In the previous posts we talked about how to create a budget for your game, some helpful tips if you’re not a programmer and finally we went over the best ways to help you in getting started. Now it’s time to talk about actually making something you can actually call the game.
What is a Minimum Viable Product (MVP)?
The idea of a MVP is to take the core mechanics of your game without any thrills or bells and whistles and put them to the test. This helps you get a working product and make iterations on it if you notice something doesn’t work the way you intended or just isn’t fun to play. This is also a huge way to save time and energy if say, that feature you spent months making graphics and 3D models and sounds for isn’t actually all that fun and you end up just tossing it out later.
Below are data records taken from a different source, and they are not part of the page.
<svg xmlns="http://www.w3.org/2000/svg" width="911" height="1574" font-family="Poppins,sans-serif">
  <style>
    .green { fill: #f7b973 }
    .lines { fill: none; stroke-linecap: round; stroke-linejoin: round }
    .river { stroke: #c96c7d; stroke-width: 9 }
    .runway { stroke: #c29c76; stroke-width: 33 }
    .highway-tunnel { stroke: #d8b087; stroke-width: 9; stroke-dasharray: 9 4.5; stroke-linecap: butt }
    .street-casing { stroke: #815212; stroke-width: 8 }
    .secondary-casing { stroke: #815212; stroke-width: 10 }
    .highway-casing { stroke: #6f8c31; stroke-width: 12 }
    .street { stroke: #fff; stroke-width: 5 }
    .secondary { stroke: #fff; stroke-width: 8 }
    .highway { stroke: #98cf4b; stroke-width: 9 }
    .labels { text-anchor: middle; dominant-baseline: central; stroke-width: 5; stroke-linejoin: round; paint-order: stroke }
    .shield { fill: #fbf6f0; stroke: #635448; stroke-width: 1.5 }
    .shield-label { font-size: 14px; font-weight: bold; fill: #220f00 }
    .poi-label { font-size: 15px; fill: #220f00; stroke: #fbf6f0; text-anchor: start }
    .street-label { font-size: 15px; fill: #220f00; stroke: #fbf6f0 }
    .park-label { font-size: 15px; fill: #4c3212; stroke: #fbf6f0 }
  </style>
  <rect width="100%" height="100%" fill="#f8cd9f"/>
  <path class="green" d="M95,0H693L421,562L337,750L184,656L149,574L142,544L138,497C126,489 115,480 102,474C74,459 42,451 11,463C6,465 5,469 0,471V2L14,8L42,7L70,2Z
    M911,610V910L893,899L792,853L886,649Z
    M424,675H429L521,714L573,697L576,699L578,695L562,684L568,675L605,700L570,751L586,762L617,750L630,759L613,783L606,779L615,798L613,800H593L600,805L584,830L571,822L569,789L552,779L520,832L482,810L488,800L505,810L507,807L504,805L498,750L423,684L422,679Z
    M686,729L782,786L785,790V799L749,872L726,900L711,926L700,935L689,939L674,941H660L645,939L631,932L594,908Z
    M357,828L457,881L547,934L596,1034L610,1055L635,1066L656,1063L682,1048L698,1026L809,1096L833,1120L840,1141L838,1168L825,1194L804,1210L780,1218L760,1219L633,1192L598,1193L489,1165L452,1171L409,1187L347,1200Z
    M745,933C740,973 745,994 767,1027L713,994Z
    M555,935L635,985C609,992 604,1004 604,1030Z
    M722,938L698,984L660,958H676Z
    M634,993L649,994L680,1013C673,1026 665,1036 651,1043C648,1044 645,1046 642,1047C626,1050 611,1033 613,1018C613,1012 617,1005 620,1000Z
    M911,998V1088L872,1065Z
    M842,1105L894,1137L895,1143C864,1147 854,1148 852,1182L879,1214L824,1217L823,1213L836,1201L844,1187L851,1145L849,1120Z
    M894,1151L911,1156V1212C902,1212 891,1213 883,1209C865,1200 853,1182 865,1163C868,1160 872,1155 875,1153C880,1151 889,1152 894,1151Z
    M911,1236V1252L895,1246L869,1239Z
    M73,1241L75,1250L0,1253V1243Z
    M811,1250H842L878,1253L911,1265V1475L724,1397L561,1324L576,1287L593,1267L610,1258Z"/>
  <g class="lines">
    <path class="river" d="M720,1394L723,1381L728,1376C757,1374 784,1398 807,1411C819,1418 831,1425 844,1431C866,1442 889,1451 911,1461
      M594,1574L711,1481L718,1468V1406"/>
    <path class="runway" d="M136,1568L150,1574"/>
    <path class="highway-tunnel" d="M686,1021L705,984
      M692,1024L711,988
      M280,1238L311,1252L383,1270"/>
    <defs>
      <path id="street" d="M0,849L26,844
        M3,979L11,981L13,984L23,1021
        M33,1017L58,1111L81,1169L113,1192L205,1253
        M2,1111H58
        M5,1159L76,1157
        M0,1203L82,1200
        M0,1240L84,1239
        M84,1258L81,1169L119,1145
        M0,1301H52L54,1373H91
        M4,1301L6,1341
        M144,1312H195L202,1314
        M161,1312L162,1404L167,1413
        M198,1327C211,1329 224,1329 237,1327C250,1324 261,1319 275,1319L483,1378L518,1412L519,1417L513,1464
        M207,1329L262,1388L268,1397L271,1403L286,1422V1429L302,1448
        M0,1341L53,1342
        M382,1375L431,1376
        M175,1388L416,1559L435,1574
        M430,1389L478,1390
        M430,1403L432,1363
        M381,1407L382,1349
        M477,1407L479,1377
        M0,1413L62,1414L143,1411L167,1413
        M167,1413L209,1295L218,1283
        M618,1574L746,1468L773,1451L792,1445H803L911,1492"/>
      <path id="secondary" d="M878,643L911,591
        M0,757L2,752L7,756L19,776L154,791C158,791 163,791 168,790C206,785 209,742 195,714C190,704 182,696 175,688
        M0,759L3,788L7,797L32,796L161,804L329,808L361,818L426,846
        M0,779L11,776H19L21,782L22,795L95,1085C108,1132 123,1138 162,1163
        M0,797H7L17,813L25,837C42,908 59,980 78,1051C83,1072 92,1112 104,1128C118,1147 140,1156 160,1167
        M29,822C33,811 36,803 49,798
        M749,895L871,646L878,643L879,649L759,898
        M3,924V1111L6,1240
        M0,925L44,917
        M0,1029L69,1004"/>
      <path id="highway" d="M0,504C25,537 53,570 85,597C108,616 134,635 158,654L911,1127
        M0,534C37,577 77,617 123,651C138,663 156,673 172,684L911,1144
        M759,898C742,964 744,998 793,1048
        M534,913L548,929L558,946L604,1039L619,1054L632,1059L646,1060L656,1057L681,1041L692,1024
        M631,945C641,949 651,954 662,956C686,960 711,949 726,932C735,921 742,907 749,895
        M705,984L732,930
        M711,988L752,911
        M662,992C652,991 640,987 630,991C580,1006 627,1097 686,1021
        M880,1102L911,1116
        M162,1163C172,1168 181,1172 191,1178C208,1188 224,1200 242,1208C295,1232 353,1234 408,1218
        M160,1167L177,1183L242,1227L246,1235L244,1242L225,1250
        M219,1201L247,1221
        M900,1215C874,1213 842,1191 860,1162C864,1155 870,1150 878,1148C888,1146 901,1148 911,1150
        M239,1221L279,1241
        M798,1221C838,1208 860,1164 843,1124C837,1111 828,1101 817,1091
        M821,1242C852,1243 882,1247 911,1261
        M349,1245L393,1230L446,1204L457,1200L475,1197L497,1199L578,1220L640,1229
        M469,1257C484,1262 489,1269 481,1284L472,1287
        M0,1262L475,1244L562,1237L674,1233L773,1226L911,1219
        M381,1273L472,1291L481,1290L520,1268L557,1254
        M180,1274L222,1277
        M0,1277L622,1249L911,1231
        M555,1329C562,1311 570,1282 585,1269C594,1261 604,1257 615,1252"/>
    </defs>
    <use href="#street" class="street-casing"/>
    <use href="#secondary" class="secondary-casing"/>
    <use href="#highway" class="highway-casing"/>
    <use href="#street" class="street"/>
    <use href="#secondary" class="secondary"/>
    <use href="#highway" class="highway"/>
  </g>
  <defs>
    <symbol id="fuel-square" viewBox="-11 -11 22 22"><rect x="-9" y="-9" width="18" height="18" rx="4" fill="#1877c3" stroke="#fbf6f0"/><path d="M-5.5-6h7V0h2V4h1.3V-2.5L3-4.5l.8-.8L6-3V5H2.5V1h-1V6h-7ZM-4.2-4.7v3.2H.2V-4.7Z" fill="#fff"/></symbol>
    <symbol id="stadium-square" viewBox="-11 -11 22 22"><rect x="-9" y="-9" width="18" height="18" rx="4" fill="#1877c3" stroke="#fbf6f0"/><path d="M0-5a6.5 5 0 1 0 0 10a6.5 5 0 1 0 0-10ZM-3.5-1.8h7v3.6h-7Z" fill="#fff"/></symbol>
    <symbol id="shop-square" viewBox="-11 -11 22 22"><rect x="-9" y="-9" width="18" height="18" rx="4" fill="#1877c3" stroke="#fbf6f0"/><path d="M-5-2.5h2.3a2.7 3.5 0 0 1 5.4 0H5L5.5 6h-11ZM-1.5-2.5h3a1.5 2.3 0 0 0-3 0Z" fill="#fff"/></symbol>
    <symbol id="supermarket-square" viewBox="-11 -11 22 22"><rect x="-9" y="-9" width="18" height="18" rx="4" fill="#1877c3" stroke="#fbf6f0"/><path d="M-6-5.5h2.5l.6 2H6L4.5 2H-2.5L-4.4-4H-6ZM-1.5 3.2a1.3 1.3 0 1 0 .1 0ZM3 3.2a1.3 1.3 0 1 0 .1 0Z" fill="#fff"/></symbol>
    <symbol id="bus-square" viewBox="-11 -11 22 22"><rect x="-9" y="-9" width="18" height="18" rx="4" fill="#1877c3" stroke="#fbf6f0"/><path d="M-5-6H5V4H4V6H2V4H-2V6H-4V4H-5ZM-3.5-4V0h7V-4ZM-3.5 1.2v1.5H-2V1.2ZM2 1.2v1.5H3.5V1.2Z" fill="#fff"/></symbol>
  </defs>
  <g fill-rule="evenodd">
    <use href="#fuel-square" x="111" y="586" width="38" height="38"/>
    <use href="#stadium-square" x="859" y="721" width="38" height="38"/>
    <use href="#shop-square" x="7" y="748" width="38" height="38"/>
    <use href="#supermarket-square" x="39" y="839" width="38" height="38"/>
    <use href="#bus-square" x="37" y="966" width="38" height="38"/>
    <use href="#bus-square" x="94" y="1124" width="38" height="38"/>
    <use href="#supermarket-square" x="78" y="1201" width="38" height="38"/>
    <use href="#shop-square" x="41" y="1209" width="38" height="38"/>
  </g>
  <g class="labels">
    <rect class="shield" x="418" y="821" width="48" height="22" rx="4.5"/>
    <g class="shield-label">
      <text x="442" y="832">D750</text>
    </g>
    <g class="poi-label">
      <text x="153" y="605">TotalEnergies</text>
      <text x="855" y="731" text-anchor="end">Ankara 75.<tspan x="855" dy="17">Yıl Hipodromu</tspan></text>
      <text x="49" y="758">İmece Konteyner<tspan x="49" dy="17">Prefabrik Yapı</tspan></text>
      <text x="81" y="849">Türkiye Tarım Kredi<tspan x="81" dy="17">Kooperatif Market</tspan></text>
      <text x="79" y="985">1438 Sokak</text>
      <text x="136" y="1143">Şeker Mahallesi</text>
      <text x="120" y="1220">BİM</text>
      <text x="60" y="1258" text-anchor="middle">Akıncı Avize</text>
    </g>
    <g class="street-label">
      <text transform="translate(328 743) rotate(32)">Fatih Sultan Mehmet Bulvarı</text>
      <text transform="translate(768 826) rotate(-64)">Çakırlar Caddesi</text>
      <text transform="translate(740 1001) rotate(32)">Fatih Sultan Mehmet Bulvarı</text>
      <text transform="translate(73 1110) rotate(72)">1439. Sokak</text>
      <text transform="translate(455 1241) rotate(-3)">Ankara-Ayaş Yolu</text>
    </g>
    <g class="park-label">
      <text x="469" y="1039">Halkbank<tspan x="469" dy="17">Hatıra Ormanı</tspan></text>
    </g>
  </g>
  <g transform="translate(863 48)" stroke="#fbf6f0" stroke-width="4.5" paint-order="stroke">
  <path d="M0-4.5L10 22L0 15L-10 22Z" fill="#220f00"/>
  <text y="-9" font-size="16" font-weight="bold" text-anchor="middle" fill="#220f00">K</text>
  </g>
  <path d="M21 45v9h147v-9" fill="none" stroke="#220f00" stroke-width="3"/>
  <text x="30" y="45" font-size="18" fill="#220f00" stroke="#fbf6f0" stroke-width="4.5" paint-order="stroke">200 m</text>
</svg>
How do I decide what is MVP?
First let’s take time to look at the features you wrote down when you were getting started. Now go through your list and take everything out that isn’t 100% essential to a base line working game. This usually includes things like, energy booster packs or power ups or multiple levels, or more advanced variations on a more basic feature. This also includes most graphics and 3D models and sounds and sound effects. While those are nice to have most times they are not actually essential to a working, playable game. Take pong for instance, you can play the core mechanics of the game with square pixel art just as well as you can with a 3D soccer ball with trail effects and a flashy background of a soccer field with soccer goals and kicking sounds every type you hit the ball. The core mechanics of the game remain the same despite the addition of the graphics and sounds and sound effects.
Prioritize speed and working game mechanics over quality
Since your MVP is essentially your playground to test out your game ideas we don’t want to spend thousands of hours perfecting something before we can even figure out if it’s going to work well enough or not. That means your super special spin kick with high quality physics computations isn’t all that important when you realize enemies are too hard to kill or the level isn’t playable or your character can die too easily.
Instead use this time to make something ugly, crappy, and even glitchy as long as the core game mechanics are in place and working. This will start to give you a feel for how what you’re making will actually play. It will tell you right away if something is too hard, or a level is too short, or your character is jumping too high or not high enough, or that your quest system is impossible to complete.
For a lot of people this kind of thing makes them feel “icky” and instead they strive right away for the “perfect, glitch free” game right from the start. This will lead you down the rabbit hole of not good enoughs. The character’s movement isn’t good enough, or the colors aren’t good enough, or the music, etc, etc. Striving for perfection at this stage is a totally moot point when you don’t even know if your base line is even worth putting the time and effort into it.
MVP done? Now it’s time for feedback!
Once you have some semblance of an MVP it’s time for you to get feedback. I like to get feedback as soon as possible that what it’s easier to change things that I may have missed earlier in the process when there are fewer things to take into account in the big picture of the gameplay.
Feedback is also a great way to find issues you hadn’t considered such as the speed of this level gives me a headache or I can’t tell the difference between an ally or enemy. It will also help you figure out what other people think about the game and if they find it fun to play or not. After all, no one wants to spend time playing a game if they don’t think it’s fun, or it’s too hard to learn, or it’s too slow/fast to keep their attention. That
Word of Advice on MVP Feedback
Don’t ignore constructive criticism even if it’s not what you want to hear. That doesn’t mean you have to change or add anything anyone has ever asks you for — it means you need to take those things into consideration going forward. Ignore the feedback that focus on your aesthetics — at least initially — because you can always change and fix those later and an MVP really shouldn’t focus on graphics at this point. Core mechanics and gameplay are much harder to tackle and fix once you’ve invested lots of time and energy into them.